Data shown —
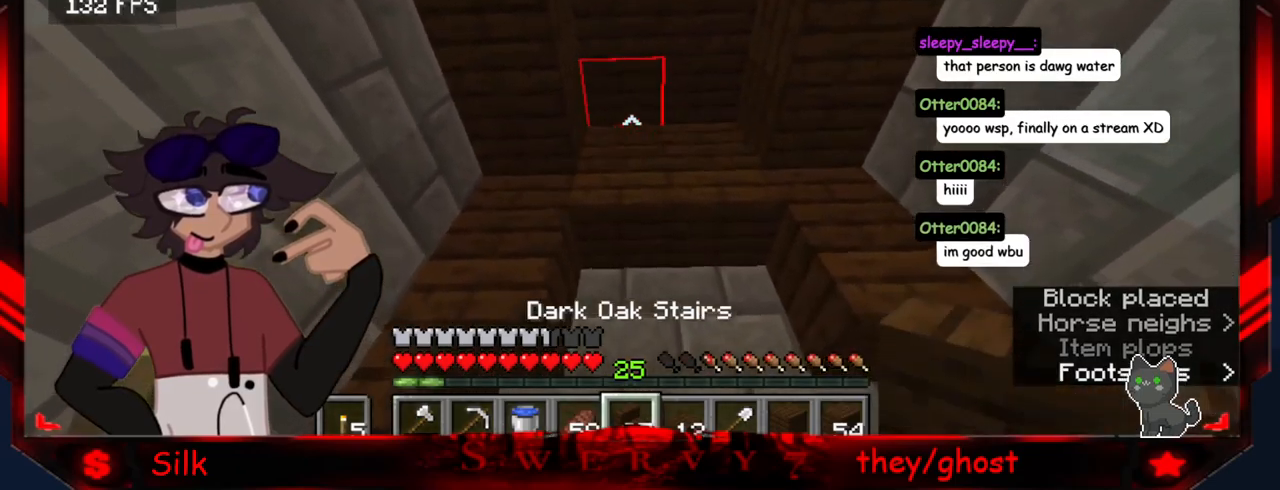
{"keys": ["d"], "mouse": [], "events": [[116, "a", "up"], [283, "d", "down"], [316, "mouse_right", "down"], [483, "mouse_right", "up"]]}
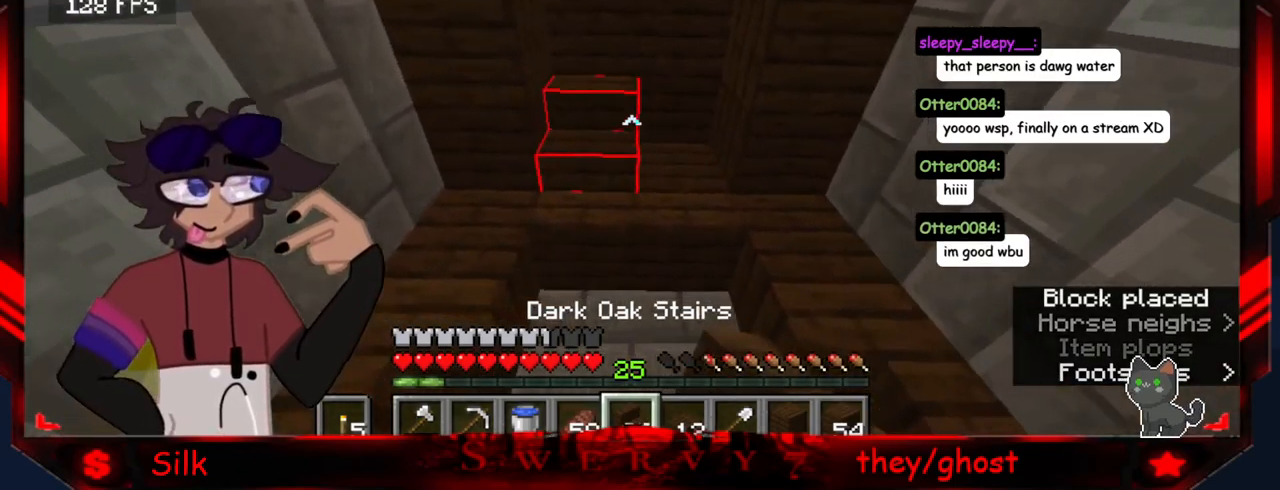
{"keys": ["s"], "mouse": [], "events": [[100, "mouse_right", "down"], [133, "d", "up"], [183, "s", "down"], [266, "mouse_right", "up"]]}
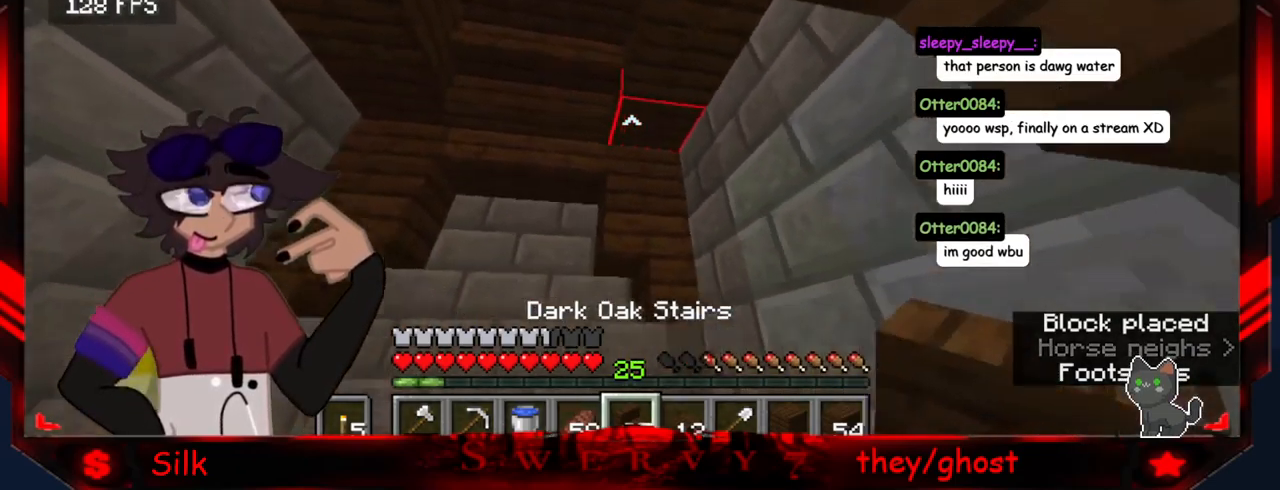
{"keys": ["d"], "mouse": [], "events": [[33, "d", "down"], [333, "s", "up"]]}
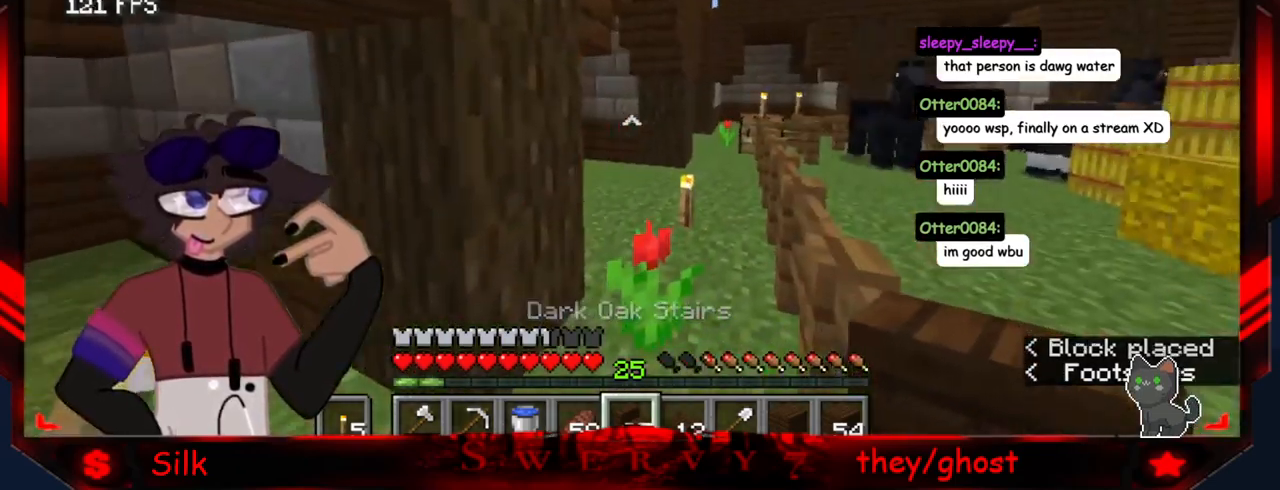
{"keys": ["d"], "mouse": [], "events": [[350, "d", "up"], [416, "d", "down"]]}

Requirement —
The material above should be returned exactly, without pictures.

Answer box —
{"keys": ["d"], "mouse": [], "events": [[116, "a", "up"], [283, "d", "down"], [316, "mouse_right", "down"], [483, "mouse_right", "up"]]}
{"keys": ["s"], "mouse": [], "events": [[100, "mouse_right", "down"], [133, "d", "up"], [183, "s", "down"], [266, "mouse_right", "up"]]}
{"keys": ["d"], "mouse": [], "events": [[33, "d", "down"], [333, "s", "up"]]}
{"keys": ["d"], "mouse": [], "events": [[350, "d", "up"], [416, "d", "down"]]}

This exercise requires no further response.